I think the biggest thing that limits free will is the supposed nature of humans being a social animal.

We allow our will to be dictated by others. Be it friends, family, carnal intrests, corporations, marketers, vices, basically any human action and interaction gets colored by our associations.

We also live in a civilized society, which hinders the notion of free will. In order for will to be free it requires complete and utter freedom, which we basically can never have or else society would be torn asunder.

So to that end, We do not have free will because we are always governed by external influences, But we have the capacity for free will.
 

tehweave

Gaming Wildlife
Apr 5, 2009
1,942
0
0
Free will and the pre-set path that has been laid out before us by all the other people in the universe go hand-in-hand. Granted, I have the free will to go purchase a gun and run down the street shooting everything, but I won't. I also have the free will to grab my girlfriend inappropriately in public which will render one of two reactions: A swift punch to the shoulder or her lightly pushing my hand away, then winking.

On a whole, we do have free will, but there is a LOT that we can't control, namely, the other people in the universe. There's some days when you're lucky (and I do believe in luck) when the people at the DMV are having a better day than usual. They had great sex last night, got a huge tax break, and when you go in to renew your license, they brush off the fact that you don't have your social security card, and simply go off your license, making your day a little bit easier. Of course, they might have recently been dumped, gotten a ticket themselves, and need to vent their aggression somehow so they act like a total ponce when you come to them and don't have that one little slip of paper you had no idea you needed to have.

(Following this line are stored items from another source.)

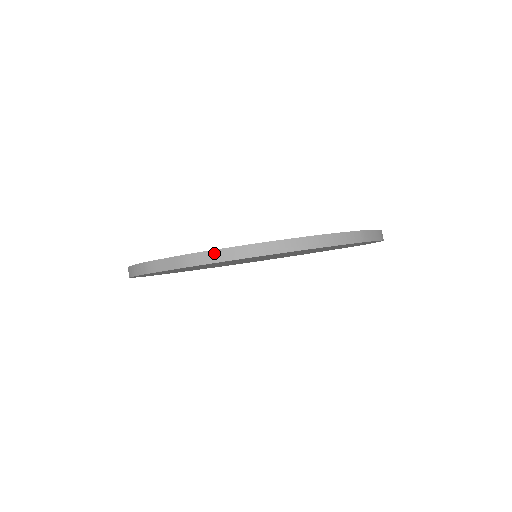
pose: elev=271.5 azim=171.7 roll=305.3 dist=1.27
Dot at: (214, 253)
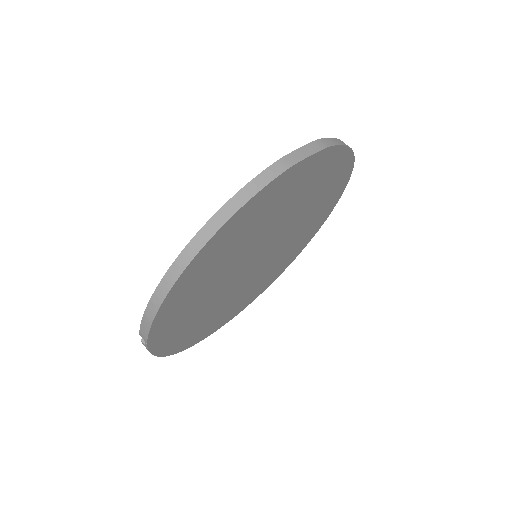
Dot at: (334, 139)
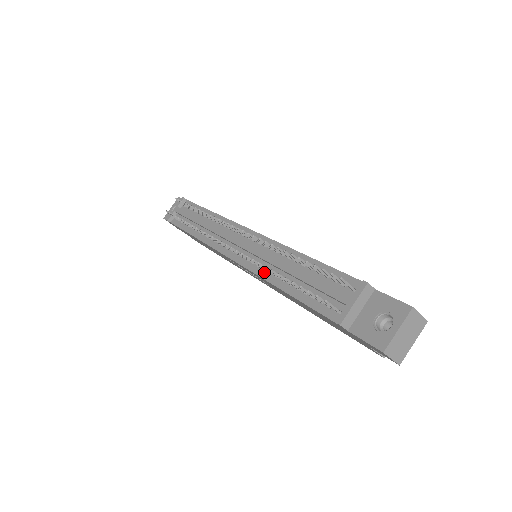
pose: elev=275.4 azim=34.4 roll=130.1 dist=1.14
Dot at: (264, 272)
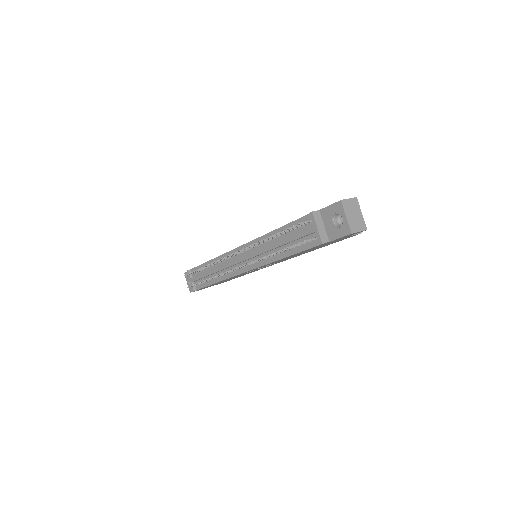
Dot at: (267, 260)
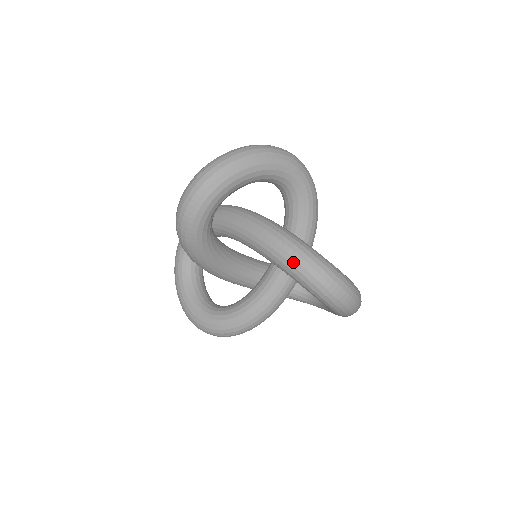
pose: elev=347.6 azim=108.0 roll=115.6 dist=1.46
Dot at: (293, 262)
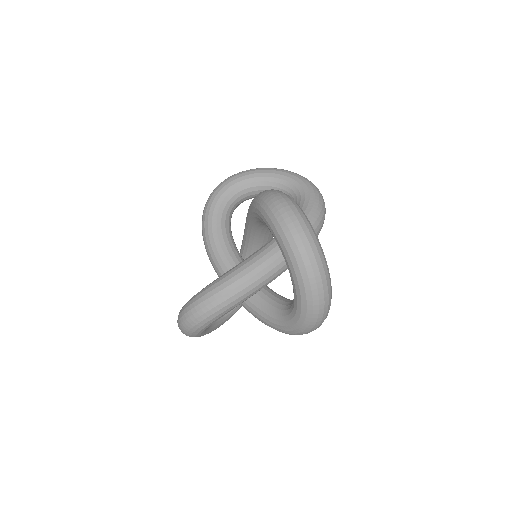
Dot at: occluded
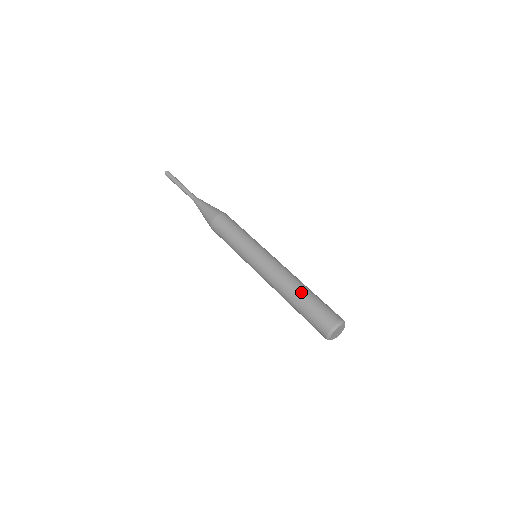
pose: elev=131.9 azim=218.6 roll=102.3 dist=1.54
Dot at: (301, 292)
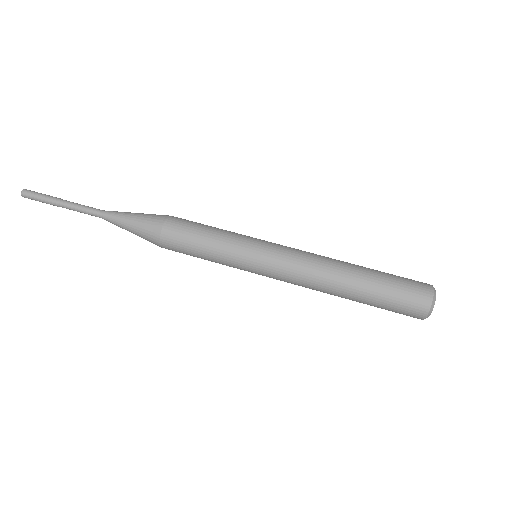
Dot at: (359, 283)
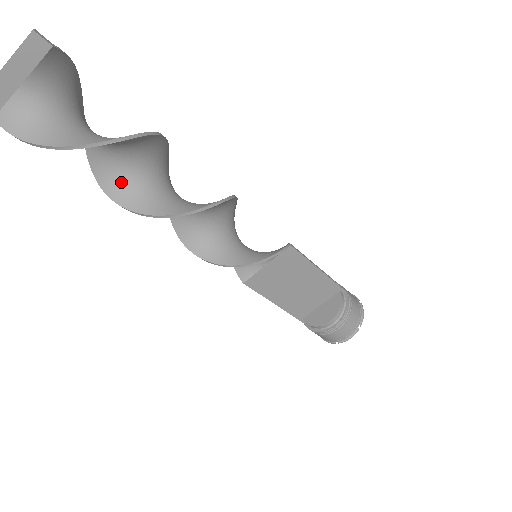
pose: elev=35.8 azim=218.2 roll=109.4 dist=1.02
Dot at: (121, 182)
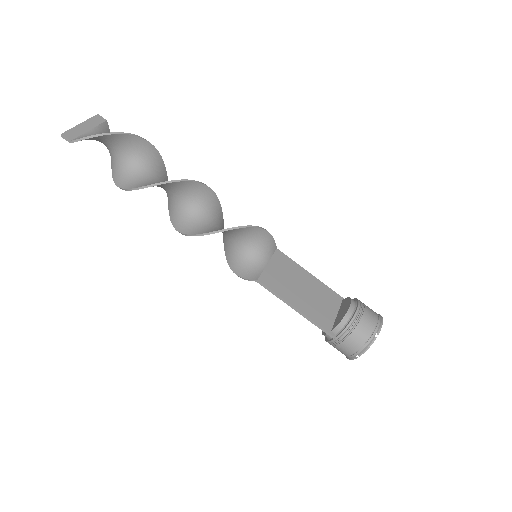
Dot at: (146, 182)
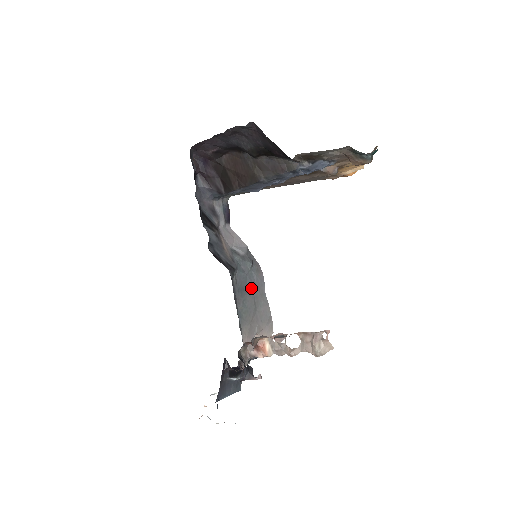
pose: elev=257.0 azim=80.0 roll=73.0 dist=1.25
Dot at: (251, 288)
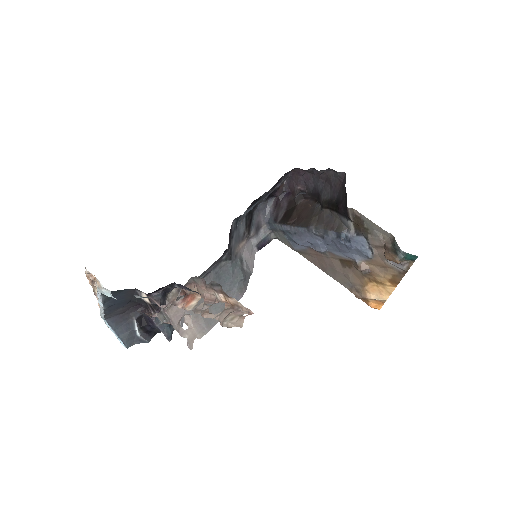
Dot at: (225, 288)
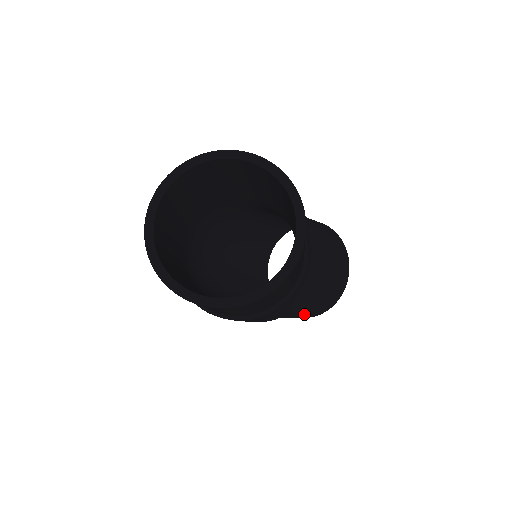
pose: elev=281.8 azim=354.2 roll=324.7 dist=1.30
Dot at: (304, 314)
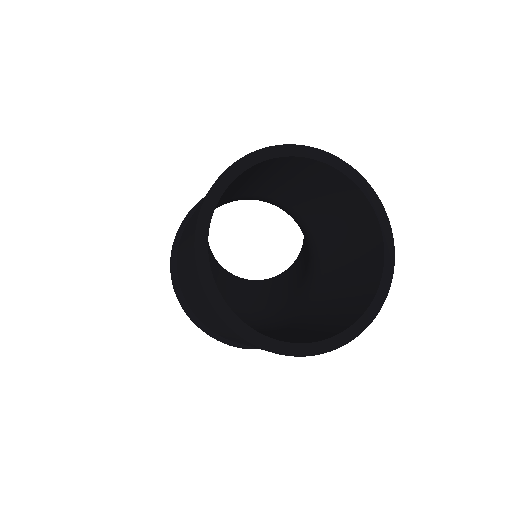
Dot at: occluded
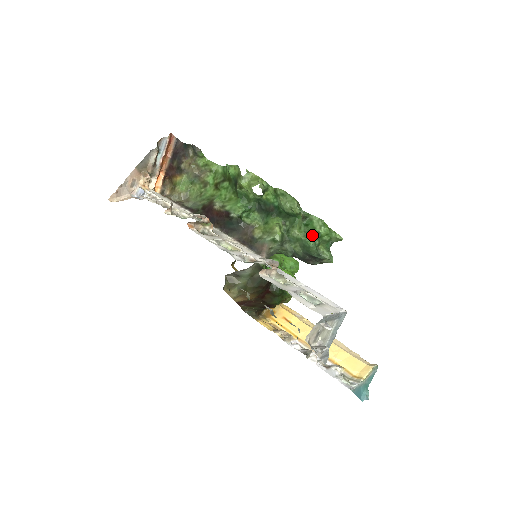
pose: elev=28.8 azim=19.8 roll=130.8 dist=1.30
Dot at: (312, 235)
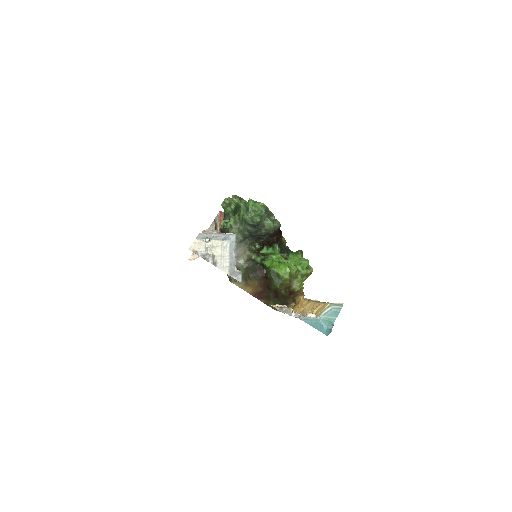
Dot at: (246, 211)
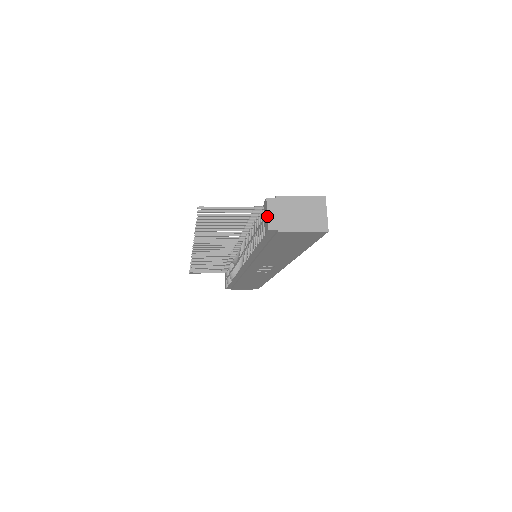
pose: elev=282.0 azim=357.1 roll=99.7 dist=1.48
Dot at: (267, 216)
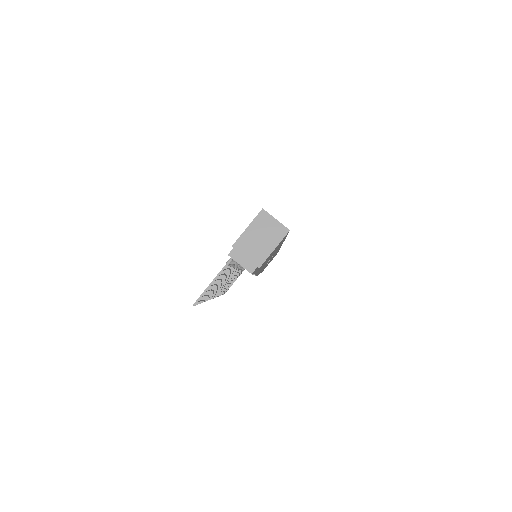
Dot at: occluded
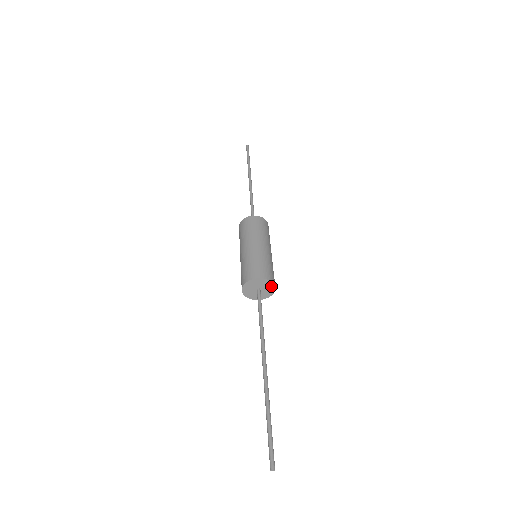
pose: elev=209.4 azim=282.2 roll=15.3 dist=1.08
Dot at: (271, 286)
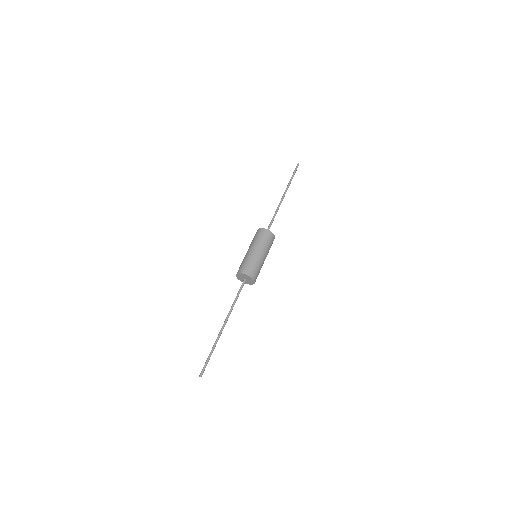
Dot at: (253, 282)
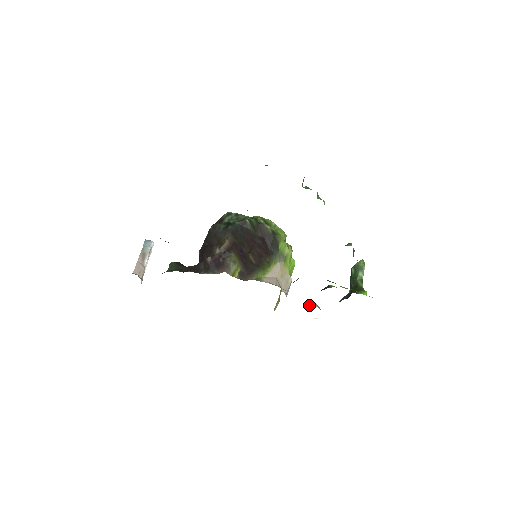
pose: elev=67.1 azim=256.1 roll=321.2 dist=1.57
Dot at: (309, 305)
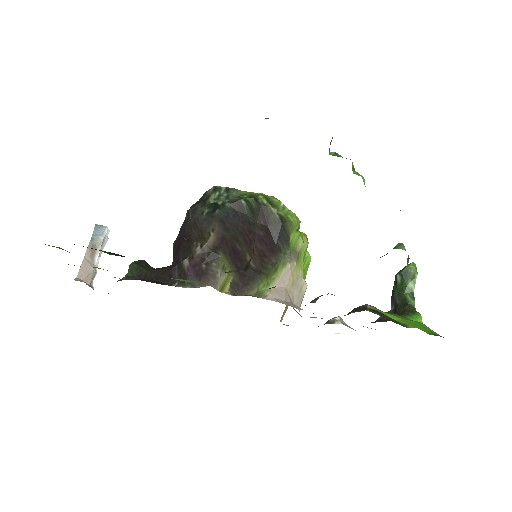
Dot at: (330, 320)
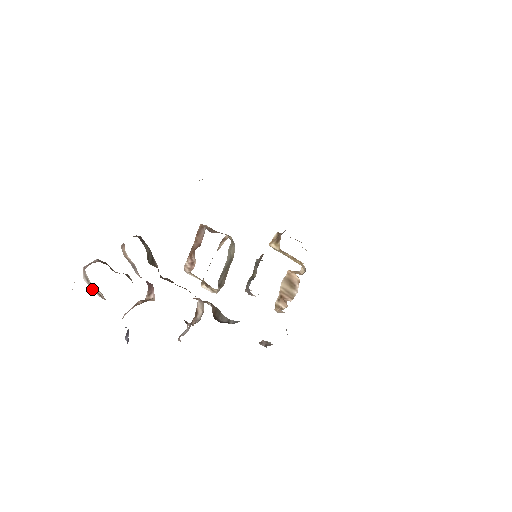
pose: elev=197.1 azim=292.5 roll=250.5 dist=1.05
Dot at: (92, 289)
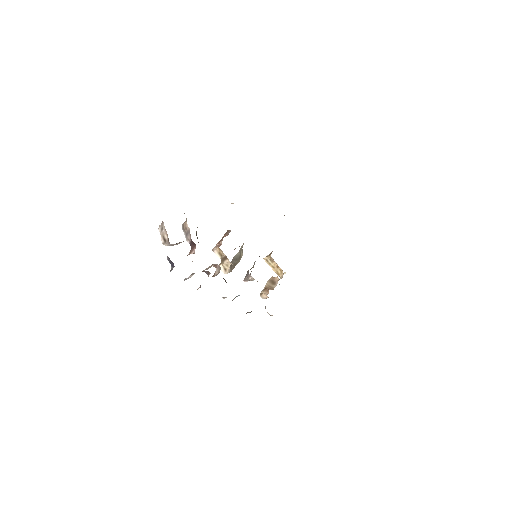
Dot at: (161, 237)
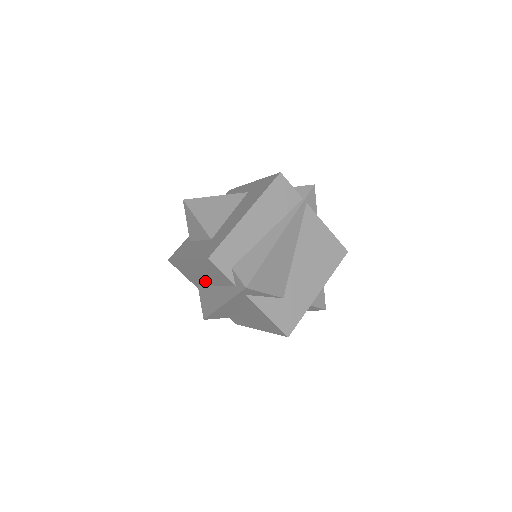
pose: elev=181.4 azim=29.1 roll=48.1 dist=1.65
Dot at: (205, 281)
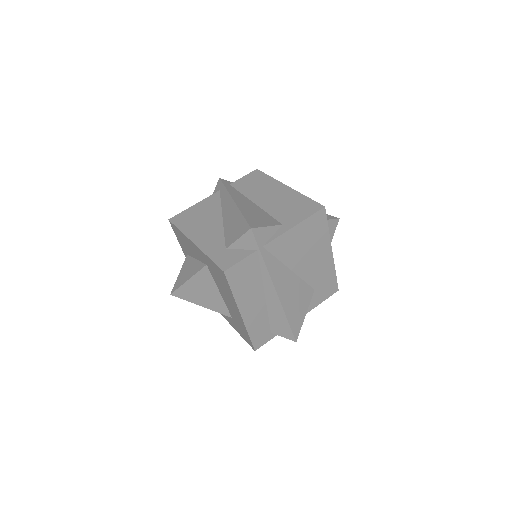
Dot at: occluded
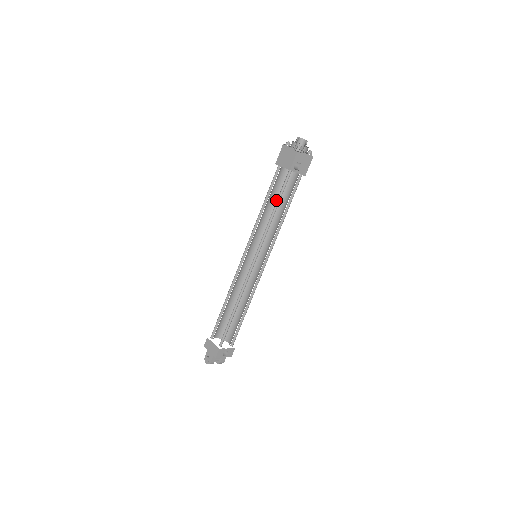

That's what luck is, I believe. Just how everything around you folds together, and whether or not its in your favor or not is... Well... Entirely luck. We don't have total free will, but we do have the option to slap that person at the DMV across the face. Then we have the free will to run away from the police who are now chasing us.
 

Blemontea

New member
May 25, 2010
1,321
0
0
I believe in "free" will... if we can ignore all the "programming" in our right mind and do stupid things then i would say we have free will because we can say NO to things our mind says YES to and we can say YES to things our mind says NO that is free will against the "programming" all the pessimist shout about and just because we can be influenced from outside decisions doesn't mean were aren't still making a choice by our own hands.